**PROBLEM REQUIREMENTS**
Give back exactly the lines of the entries below from the line with "Arduino IDE, then" to the line with "The goals here", inclusive, and only those.

Collected data

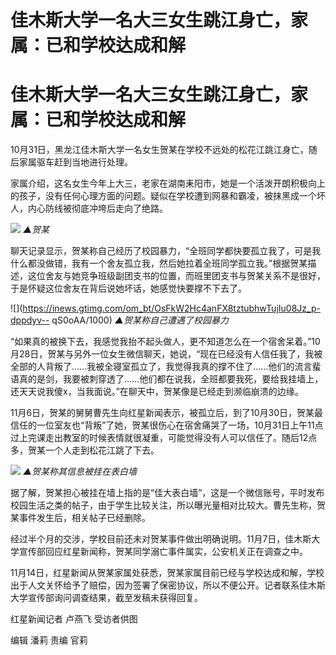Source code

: # 佳木斯大学一名大三女生跳江身亡，家属：已和学校达成和解

# 佳木斯大学一名大三女生跳江身亡，家属：已和学校达成和解

10月31日，黑龙江佳木斯大学一名女生贺某在学校不远处的松花江跳江身亡，随后家属驱车赶到当地进行处理。

家属介绍，这名女生今年上大三，老家在湖南耒阳市，她是一个活泼开朗积极向上的孩子，没有任何心理方面的问题。疑似在学校遭到网暴和霸凌，被抹黑成一个坏人，内心防线被彻底冲垮后走向了绝路。

![](https://inews.gtimg.com/om_bt/OHabOVgn5K3tqN5SJLoNnTHiW9smwLUAd4VTYjXOGVwmsAA/1000)
_▲贺某_

聊天记录显示，贺某称自己经历了校园暴力，“全班同学都快要孤立我了，可是我什么都没做错，我有一个舍友孤立我，然后她拉着全班同学孤立我。”根据贺某描述，这位舍友与她竞争班级副团支书的位置，而班里团支书与贺某关系不是很好，于是怀疑这位舍友在背后说她坏话，她感觉快要撑不下去了。

![](https://inews.gtimg.com/om_bt/OsFkW2Hc4anFX8tztubhwTujIu08Jz_p-dppdyv--
qS0oAA/1000) _▲贺某称自己遭遇了校园暴力_

“如果真的被换下去，我感觉我抬不起头做人，更不知道怎么在一个宿舍呆着。”10月28日，贺某与另外一位女生微信聊天，她说，“现在已经没有人信任我了，我被全部的人背叛了……我被全寝室孤立了，我觉得我真的撑不住了……他们的流言蜚语真的是剑，我要被刺穿透了……他们都在说我，全班都要我死，要给我挂墙上，还天天说我傻x，当我面说。”在聊天中，贺某像是已经走到濒临崩溃的边缘。

11月6日，贺某的舅舅曹先生向红星新闻表示，被孤立后，到了10月30日，贺某最信任的一位室友也“背叛”了她，贺某很伤心在宿舍痛哭了一场，10月31日上午11点过上完课走出教室的时候表情就很凝重，可能觉得没有人可以信任了。随后12点多，贺某一个人走到松花江跳了下去。

![](https://inews.gtimg.com/om_bt/OYg8CQUuX95SMtC0A8Xu5q8YiJSOcSvyiRKXSh5wik7ccAA/1000)
_▲贺某称其信息被挂在表白墙_

据了解，贺某担心被挂在墙上指的是“佳大表白墙”，这是一个微信账号，平时发布校园生活之类的帖子，由于学生比较关注，所以曝光量相对比较大。曹先生称，贺某事件发生后，相关帖子已经删除。

经过半个月的交涉，学校目前还未对贺某事件做出明确说明。11月7日，佳木斯大学宣传部回应红星新闻称，贺某同学溺亡事件属实，公安机关正在调查之中。

11月14日，红星新闻从贺某家属处获悉，贺某家属目前已经与学校达成和解，学校出于人文关怀给予了赔偿，因为签署了保密协议，所以不便公开。记者联系佳木斯大学宣传部询问调查结果，截至发稿未获得回复。

红星新闻记者 卢燕飞 受访者供图

编辑 潘莉 责编 官莉

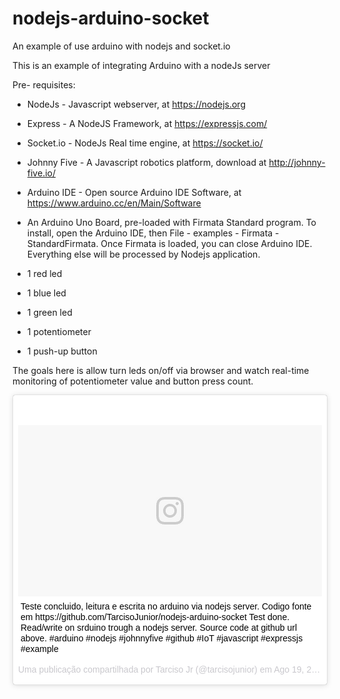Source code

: # nodejs-arduino-socket
An example of use arduino with nodejs and socket.io

This is an example of integrating Arduino with a nodeJs server

Pre- requisites:

* NodeJs - Javascript webserver, at https://nodejs.org

* Express - A NodeJS Framework, at https://expressjs.com/

* Socket.io - NodeJs Real time engine, at https://socket.io/

* Johnny Five - A Javascript robotics platform, download at http://johnny-five.io/

* Arduino IDE - Open source Arduino IDE Software, at https://www.arduino.cc/en/Main/Software

* An Arduino Uno Board, pre-loaded with Firmata Standard program. To install, open the Arduino IDE, then 
File - examples - Firmata - StandardFirmata. Once Firmata is loaded, you can close Arduino IDE. 
Everything else will be processed by Nodejs application.

* 1 red led 
* 1 blue led
* 1 green led
* 1 potentiometer
* 1 push-up button

The goals here is allow turn leds on/off via browser and watch real-time monitoring of potentiometer value and button press count.

<blockquote class="instagram-media" data-instgrm-captioned data-instgrm-version="7" style=" background:#FFF; border:0; border-radius:3px; box-shadow:0 0 1px 0 rgba(0,0,0,0.5),0 1px 10px 0 rgba(0,0,0,0.15); margin: 1px; max-width:658px; padding:0; width:99.375%; width:-webkit-calc(100% - 2px); width:calc(100% - 2px);"><div style="padding:8px;"> <div style=" background:#F8F8F8; line-height:0; margin-top:40px; padding:28.194444444444443% 0; text-align:center; width:100%;"> <div style=" background:url(data:image/png;base64,iVBORw0KGgoAAAANSUhEUgAAACwAAAAsCAMAAAApWqozAAAABGdBTUEAALGPC/xhBQAAAAFzUkdCAK7OHOkAAAAMUExURczMzPf399fX1+bm5mzY9AMAAADiSURBVDjLvZXbEsMgCES5/P8/t9FuRVCRmU73JWlzosgSIIZURCjo/ad+EQJJB4Hv8BFt+IDpQoCx1wjOSBFhh2XssxEIYn3ulI/6MNReE07UIWJEv8UEOWDS88LY97kqyTliJKKtuYBbruAyVh5wOHiXmpi5we58Ek028czwyuQdLKPG1Bkb4NnM+VeAnfHqn1k4+GPT6uGQcvu2h2OVuIf/gWUFyy8OWEpdyZSa3aVCqpVoVvzZZ2VTnn2wU8qzVjDDetO90GSy9mVLqtgYSy231MxrY6I2gGqjrTY0L8fxCxfCBbhWrsYYAAAAAElFTkSuQmCC); display:block; height:44px; margin:0 auto -44px; position:relative; top:-22px; width:44px;"></div></div> <p style=" margin:8px 0 0 0; padding:0 4px;"> <a href="https://www.instagram.com/p/BX-ndxnFjIf/" style=" color:#000; font-family:Arial,sans-serif; font-size:14px; font-style:normal; font-weight:normal; line-height:17px; text-decoration:none; word-wrap:break-word;" target="_blank">Teste concluido, leitura e escrita no arduino via nodejs server. Codigo fonte em https://github.com/TarcisoJunior/nodejs-arduino-socket Test done. Read/write on srduino trough a nodejs server. Source code at github url above. #arduino #nodejs #johnnyfive #github #IoT #javascript #expressjs #example</a></p> <p style=" color:#c9c8cd; font-family:Arial,sans-serif; font-size:14px; line-height:17px; margin-bottom:0; margin-top:8px; overflow:hidden; padding:8px 0 7px; text-align:center; text-overflow:ellipsis; white-space:nowrap;">Uma publicação compartilhada por Tarciso Jr (@tarcisojunior) em <time style=" font-family:Arial,sans-serif; font-size:14px; line-height:17px;" datetime="2017-08-19T14:16:05+00:00">Ago 19, 2017 às 7:16 PDT</time></p></div></blockquote>
<script async defer src="//platform.instagram.com/en_US/embeds.js"></script>
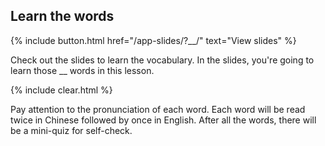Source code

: ## Learn the words

{% include button.html href="/app-slides/?__/" text="View slides" %}

Check out the slides to learn the vocabulary. In the slides, you're going to learn those __ words in this lesson.

{% include clear.html %}

Pay attention to the pronunciation of each word. Each word will be read twice in Chinese followed by once in English. After all the words, there will be a mini-quiz for self-check.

**EXPECTED ANSWER**
* An Arduino Uno Board, pre-loaded with Firmata Standard program. To install, open the Arduino IDE, then 
File - examples - Firmata - StandardFirmata. Once Firmata is loaded, you can close Arduino IDE. 
Everything else will be processed by Nodejs application.

* 1 red led 
* 1 blue led
* 1 green led
* 1 potentiometer
* 1 push-up button

The goals here is allow turn leds on/off via browser and watch real-time monitoring of potentiometer value and button press count.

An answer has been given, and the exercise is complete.